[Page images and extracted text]
□ □ □ □ □ □ □

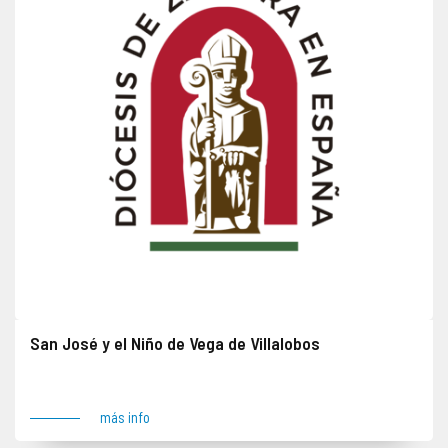
San José y el Niño de Vega de Villalobos
Obra robada el 21 de marzo de 1995 junto con una pintura y una talla. Lugar del robo: Vega de Villalobos
más info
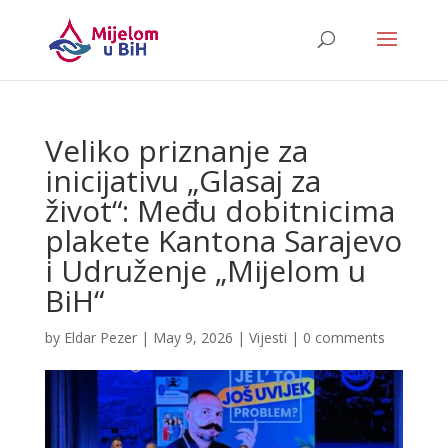
Veliko priznanje za
inicijativu „Glasaj za
život“: Među dobitnicima
plakete Kantona Sarajevo
i Udruženje „Mijelom u
BiH“
by
Eldar Pezer
|
May 9, 2026
|
Vijesti
|
0 comments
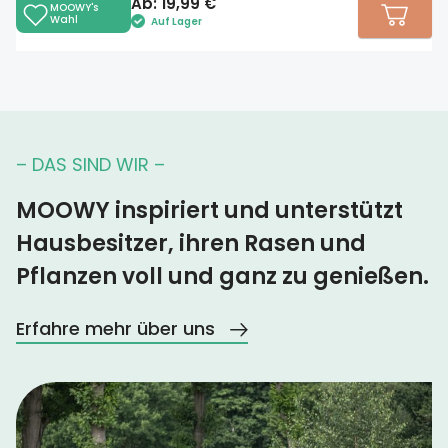
Ab:
19,99
€
MOOWY's
Wahl
Auf Lager
– DAS SIND WIR –
MOOWY inspiriert und unterstützt
Hausbesitzer, ihren Rasen und
Pflanzen voll und ganz zu genießen.
Erfahre mehr über uns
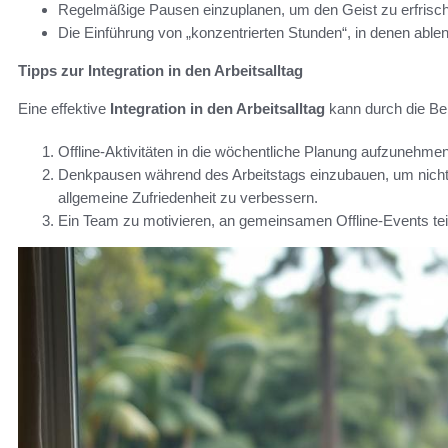
Regelmäßige Pausen einzuplanen, um den Geist zu erfrische
Die Einführung von „konzentrierten Stunden“, in denen able
Tipps zur Integration in den Arbeitsalltag
Eine effektive
Integration in den Arbeitsalltag
kann durch die Ber
Offline-Aktivitäten in die wöchentliche Planung aufzunehmen
Denkpausen während des Arbeitstags einzubauen, um nicht nu
allgemeine Zufriedenheit zu verbessern.
Ein Team zu motivieren, an gemeinsamen Offline-Events te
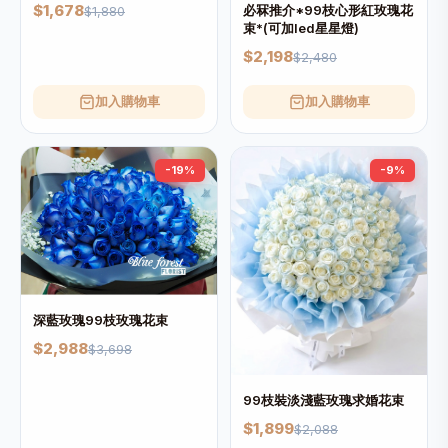
$1,678
必冧推介*99枝心形紅玫瑰花
$1,880
束*(可加led星星燈)
$2,198
$2,480
加入購物車
加入購物車
-19%
-9%
深藍玫瑰99枝玫瑰花束
$2,988
$3,698
99枝裝淡淺藍玫瑰求婚花束
$1,899
$2,088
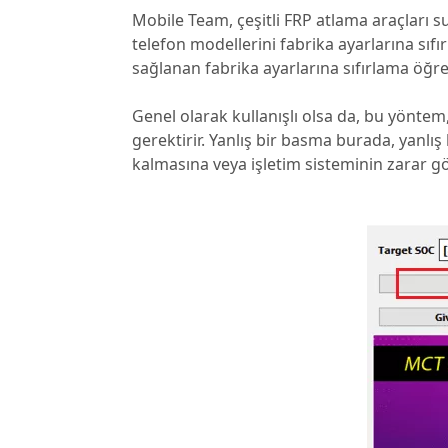
Mobile Team, çeşitli FRP atlama araçları su
telefon modellerini fabrika ayarlarına sıf
sağlanan fabrika ayarlarına sıfırlama öğreti
Genel olarak kullanışlı olsa da, bu yönte
gerektirir. Yanlış bir basma burada, yanl
kalmasına veya işletim sisteminin zarar g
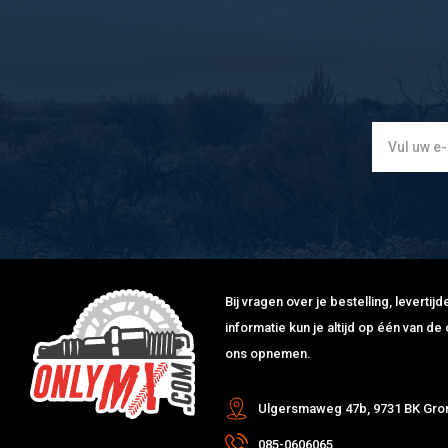
Bij vragen over je bestelling, leverti
informatie kun je altijd op één van 
ons opnemen.
Ulgersmaweg 47b, 9731 BK Gro
085-0606065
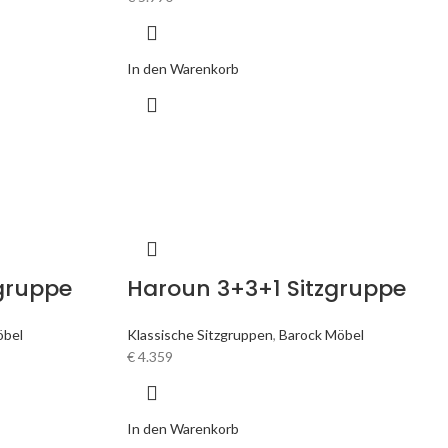
In den Warenkorb
zgruppe
Haroun 3+3+1 Sitzgruppe
öbel
Klassische Sitzgruppen
,
Barock Möbel
€
4.359
In den Warenkorb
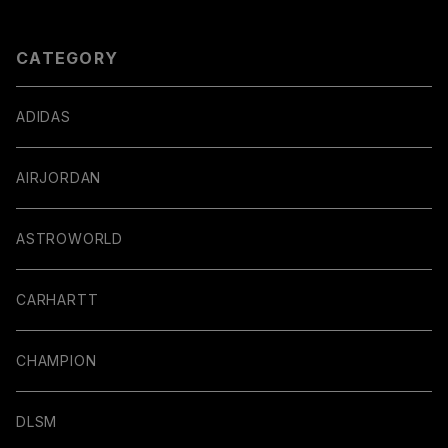
CATEGORY
ADIDAS
AIRJORDAN
ASTROWORLD
CARHARTT
CHAMPION
DLSM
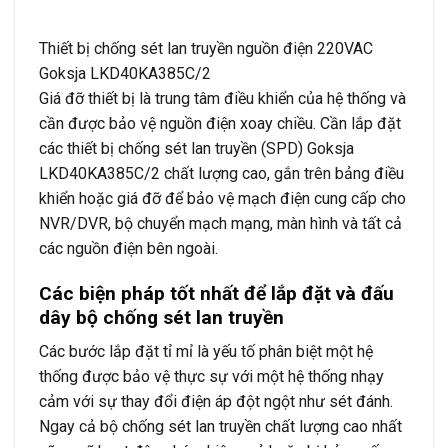
Thiết bị chống sét lan truyền nguồn điện 220VAC
Goksja LKD40KA385C/2
Giá đỡ thiết bị là trung tâm điều khiển của hệ thống và
cần được bảo vệ nguồn điện xoay chiều. Cần lắp đặt
các thiết bị chống sét lan truyền (SPD) Goksja
LKD40KA385C/2 chất lượng cao, gắn trên bảng điều
khiển hoặc giá đỡ để bảo vệ mạch điện cung cấp cho
NVR/DVR, bộ chuyển mạch mạng, màn hình và tất cả
các nguồn điện bên ngoài.
Các biện pháp tốt nhất để lắp đặt và đấu
dây bộ chống sét lan truyền
Các bước lắp đặt tỉ mỉ là yếu tố phân biệt một hệ
thống được bảo vệ thực sự với một hệ thống nhạy
cảm với sự thay đổi điện áp đột ngột như sét đánh.
Ngay cả bộ chống sét lan truyền chất lượng cao nhất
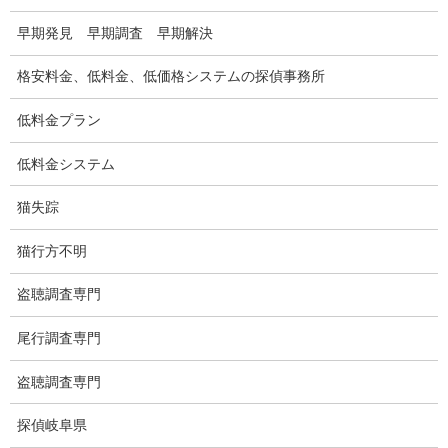
浮気調査関連調査
早期発見 早期調査 早期解決
ドメスティックバイオレンスDV調査
格安料金、低料金、低価格システムの探偵事務所
いじめ・子供の虐待
低料金プラン
別れさせ屋
低料金システム
盗聴調査
猫失踪
盗聴調査料金
猫行方不明
盗聴器の種類
盗聴調査専門
ご依頼の注意点
尾行調査専門
世界の盗聴事情
盗聴調査専門
弊社が選ばれる理由
探偵岐阜県
盗撮器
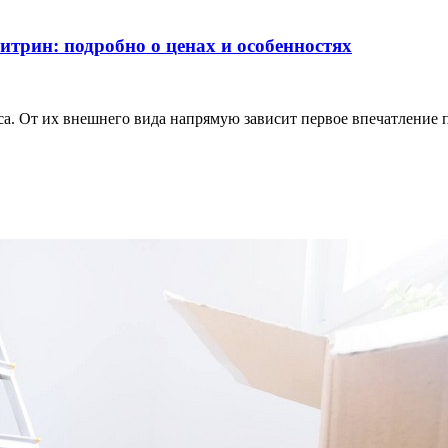
трин: подробно о ценах и особенностях
. От их внешнего вида напрямую зависит первое впечатление п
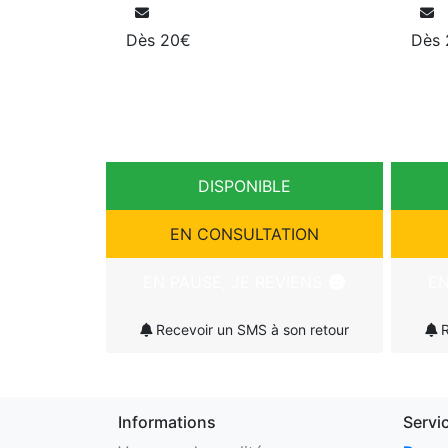
Dès 20€
Dès
DISPONIBLE
EN CONSULTATION
EN PAUSE, JE REVIENS
EN
Recevoir un SMS à son retour
R
Informations
Servi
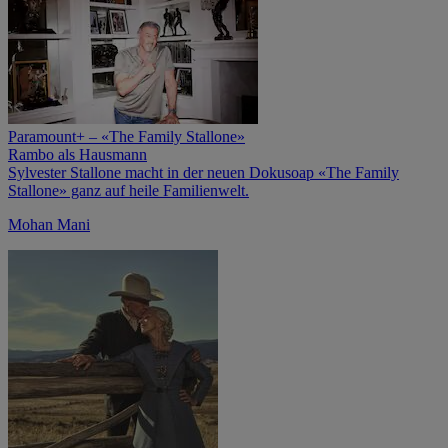
Paramount+ – «The Family Stallone»
Rambo als Hausmann
Sylvester Stallone macht in der neuen Dokusoap «The Family
Stallone» ganz auf heile Familienwelt.
Mohan Mani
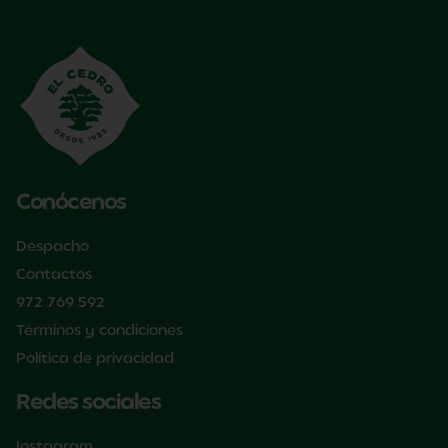
Conócenos
Despacho
Contactos
972 769 592
Términos y condiciones
Política de privacidad
Redes sociales
Instagram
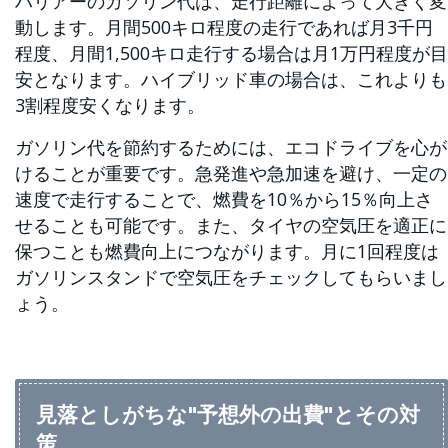
ハリアーのガソリン代は、走行距離によって大きく変
動します。月間500キロ程度の走行であれば月3千円
程度、月間1,500キロ走行する場合は月1万円程度が目
安となります。ハイブリッド車の場合は、これよりも
3割程度安くなります。
ガソリン代を節約するためには、エコドライブを心が
けることが重要です。急発進や急加速を避け、一定の
速度で走行することで、燃費を10％から15％向上さ
せることも可能です。また、タイヤの空気圧を適正に
保つことも燃費向上につながります。月に1回程度は
ガソリンスタンドで空気圧をチェックしてもらいまし
ょう。
見落としがちな"予想外の出費"とその対
策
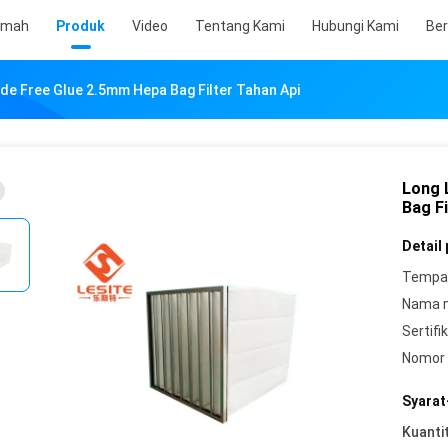
umah
Produk
Video
Tentang Kami
Hubungi Kami
Ber
de Free Glue 2.5mm Hepa Bag Filter Tahan Api
Long 
Bag Fi
Detail
Tempat
Nama 
Sertifik
Nomor 
Syarat
Kuanti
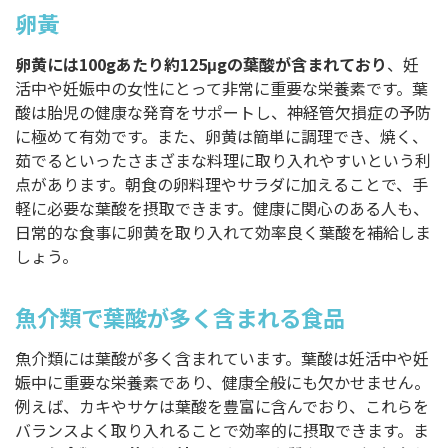
卵黃
卵黄には100gあたり約125μgの葉酸が含まれており
、妊
活中や妊娠中の女性にとって非常に重要な栄養素です。葉
酸は胎児の健康な発育をサポートし、神経管欠損症の予防
に極めて有効です。また、卵黄は簡単に調理でき、焼く、
茹でるといったさまざまな料理に取り入れやすいという利
点があります。朝食の卵料理やサラダに加えることで、手
軽に必要な葉酸を摂取できます。健康に関心のある人も、
日常的な食事に卵黄を取り入れて効率良く葉酸を補給しま
しょう。
魚介類で葉酸が多く含まれる食品
魚介類には葉酸が多く含まれています。葉酸は妊活中や妊
娠中に重要な栄養素であり、健康全般にも欠かせません。
例えば、カキやサケは葉酸を豊富に含んでおり、これらを
バランスよく取り入れることで効率的に摂取できます。ま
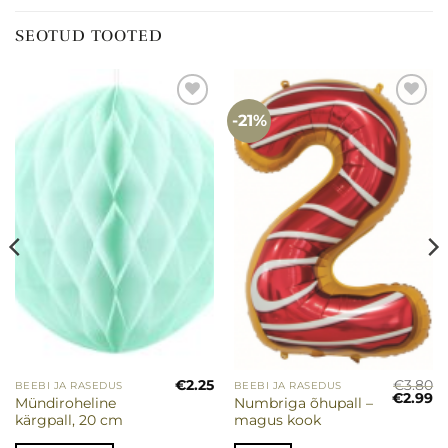
SEOTUD TOOTED
-21%
Lisa
Lisa
soovinimekirja
soovinimekirja
€
2.25
€
3.80
BEEBI JA RASEDUS
BEEBI JA RASEDUS
Sellel
Algne
P
€
2.99
Mündiroheline
Numbriga õhupall –
tootel
hind
hi
kärgpall, 20 cm
magus kook
oli:
on
on
€3.80.
€2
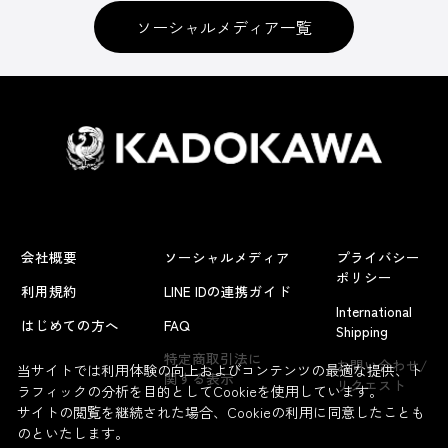
ソーシャルメディア一覧
会社概要
ソーシャルメディア
プライバシー
ポリシー
利用規約
LINE IDの連携ガイド
International
はじめての方へ
FAQ
Shipping
特定商取引法に
お問い合わせ/
当サイトでは利用体験の向上およびコンテンツの最適な提供、ト
関する表示
リクエスト
ラフィックの分析を目的としてCookieを使用しています。
サイトの閲覧を継続された場合、Cookieの利用に同意したことも
のといたします。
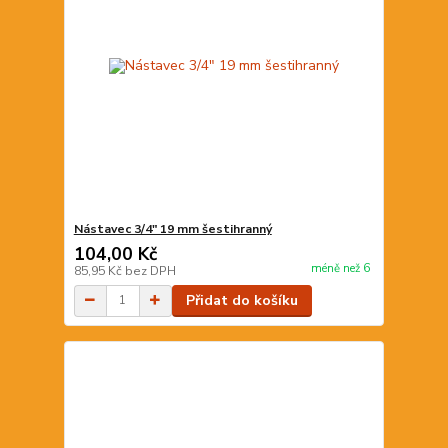
Nástavec 3/4" 19 mm šestihranný
104,00 Kč
méně než 6
85,95 Kč
bez DPH
Přidat do košíku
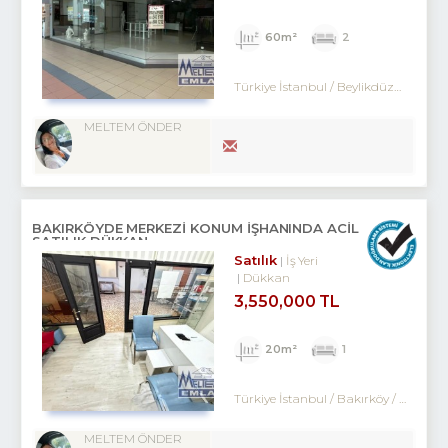
60m²
2
Türkiye İstanbul / Beylikdüzü
/ Kavak
MELTEM ÖNDER
BAKIRKÖYDE MERKEZİ KONUM İŞHANINDA ACİL
SATILIK DÜKKAN
Satılık
İş Yeri
Dükkan
3,550,000 TL
20m²
1
Türkiye İstanbul / Bakırköy
/ Kartaltepe
MELTEM ÖNDER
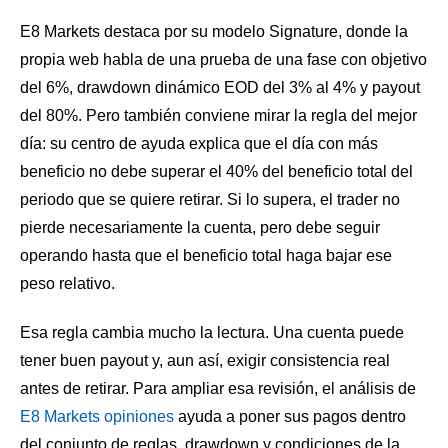
E8 Markets destaca por su modelo Signature, donde la
propia web habla de una prueba de una fase con objetivo
del 6%, drawdown dinámico EOD del 3% al 4% y payout
del 80%. Pero también conviene mirar la regla del mejor
día: su centro de ayuda explica que el día con más
beneficio no debe superar el 40% del beneficio total del
periodo que se quiere retirar. Si lo supera, el trader no
pierde necesariamente la cuenta, pero debe seguir
operando hasta que el beneficio total haga bajar ese
peso relativo.
Esa regla cambia mucho la lectura. Una cuenta puede
tener buen payout y, aun así, exigir consistencia real
antes de retirar. Para ampliar esa revisión, el análisis de
E8 Markets opiniones
ayuda a poner sus pagos dentro
del conjunto de reglas, drawdown y condiciones de la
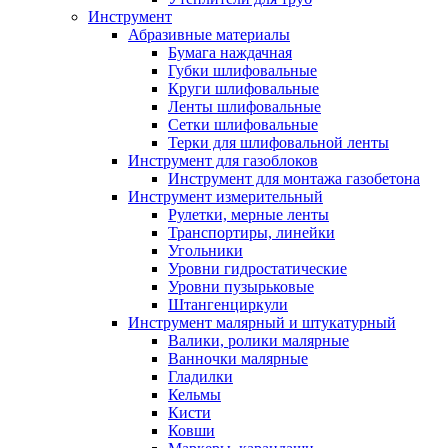
Инструмент
Абразивные материалы
Бумага наждачная
Губки шлифовальные
Круги шлифовальные
Ленты шлифовальные
Сетки шлифовальные
Терки для шлифовальной ленты
Инструмент для газоблоков
Инструмент для монтажа газобетона
Инструмент измерительный
Рулетки, мерные ленты
Транспортиры, линейки
Угольники
Уровни гидростатические
Уровни пузырьковые
Штангенциркули
Инструмент малярный и штукатурный
Валики, ролики малярные
Ванночки малярные
Гладилки
Кельмы
Кисти
Ковши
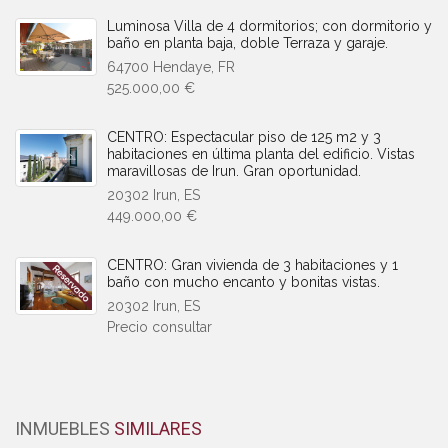
Luminosa Villa de 4 dormitorios; con dormitorio y
baño en planta baja, doble Terraza y garaje.
64700 Hendaye, FR
525.000,00 €
CENTRO: Espectacular piso de 125 m2 y 3
habitaciones en última planta del edificio. Vistas
maravillosas de Irun. Gran oportunidad.
20302 Irun, ES
449.000,00 €
CENTRO: Gran vivienda de 3 habitaciones y 1
baño con mucho encanto y bonitas vistas.
20302 Irun, ES
Precio consultar
INMUEBLES
SIMILARES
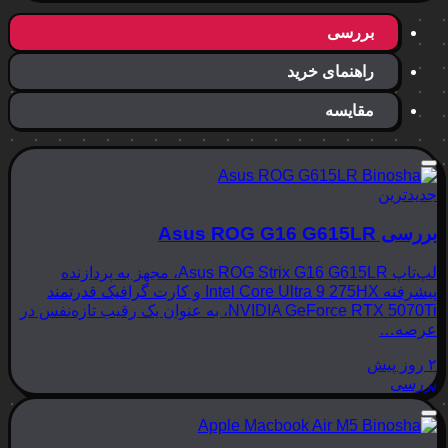
بررسی
راهنمای خرید
مقایسه
جدیدترین
بررسی Asus ROG G16 G615LR
لپ‌تاپ Asus ROG Strix G16 G615LR، مجهز به پردازنده
پیشرفته Intel Core Ultra 9 275HX و کارت گرافیک قدرتمند
NVIDIA GeForce RTX 5070Ti، به عنوان یک رقیب تازه‌نفس در
عرصه…
۲ روز پیش
بررسی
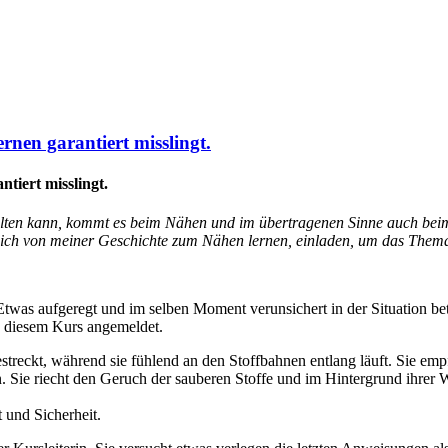
rnen garantiert misslingt.
tiert misslingt.
tfalten kann, kommt es beim Nähen und im übertragenen Sinne auch beim
 dich von meiner Geschichte zum Nähen lernen, einladen, um das Thema
twas aufgeregt und im selben Moment verunsichert in der Situation betr
u diesem Kurs angemeldet.
streckt, während sie fühlend an den Stoffbahnen entlang läuft. Sie emp
 Sie riecht den Geruch der sauberen Stoffe und im Hintergrund ihre
 und Sicherheit.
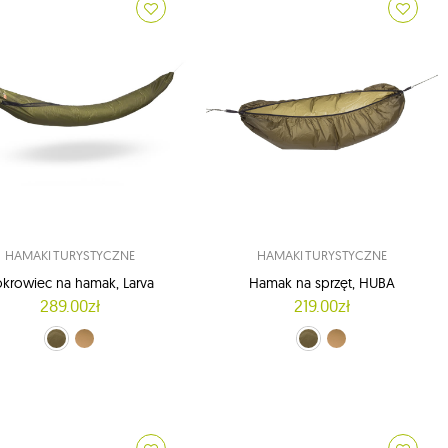
HAMAKI TURYSTYCZNE
HAMAKI TURYSTYCZNE
krowiec na hamak, Larva
Hamak na sprzęt, HUBA
289.00zł
219.00zł
le Green (Crocodile green)
Brązowy (Kangaroo brown)
Crocodile Green (Crocodile green)
Brązowy (Kangaroo brown)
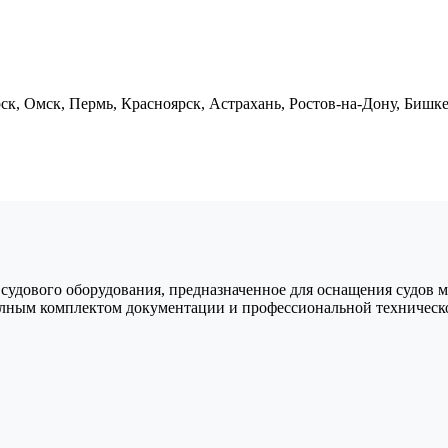
ск, Омск, Пермь, Красноярск, Астрахань, Ростов-на-Дону, Бишк
судового оборудования, предназначенное для оснащения судов мо
олным комплектом документации и профессиональной техническ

□ □ □ □ □ □ □

* Task brief:
Search the entries for the word "Crocodile". Copy every line where it occurs.

* Result for this task:
le Green (Crocodile green)
Crocodile Green (Crocodile green)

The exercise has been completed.